In 1978, after teaching public school and serving in the US Peace Corps in El Salvador, he was recruited by Runner’s World, where he has continued to work in one capacity or another to the present. He has won numerous journalism awards, including those from the Road Runners Club of America, Running USA, and the New York City Marathon, and has written or coauthored a half-dozen books including Runner’s World Complete Book of Running, The Runner’s Guide to the Meaning of Life, and First Ladies of Running: 22 Inspiring Profiles of the Rebels, Rule Breakers, and Visionaries Who Changed the Sport Forever, about the pioneer women runners of the 1960s and 1970s.

Burfoot has run more than 110,000 total miles in his life, and is known for his fifty-five consecutive finishes in the Manchester Road Race, a 5-mile race held each Thanksgiving Day in Manchester, Connecticut. He’s won the race nine times. He also curates the website www.100kLifetimeMiles.com, which features runners who have covered more than 100,000 miles and made a commitment to lifelong running and fitness.
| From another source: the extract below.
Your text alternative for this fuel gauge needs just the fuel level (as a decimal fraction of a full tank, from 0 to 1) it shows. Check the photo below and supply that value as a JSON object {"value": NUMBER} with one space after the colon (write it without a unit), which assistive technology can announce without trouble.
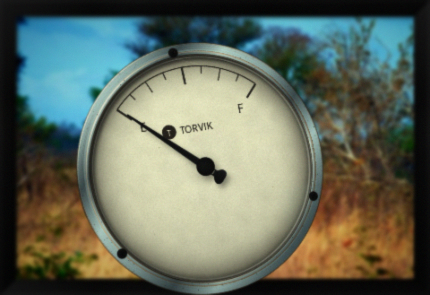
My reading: {"value": 0}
Burfoot lives in Mystic, Connecticut, near where he grew up, with his editor-writer wife, Cristina Negrón, who has completed fourteen marathons and engages in weekly running, yoga, and strength training. He has two adult children: Daniel, a big-data scientist, and Laura, a community organizer. Both are casual fitness runners. He and his wife also have two cats. Neither runs.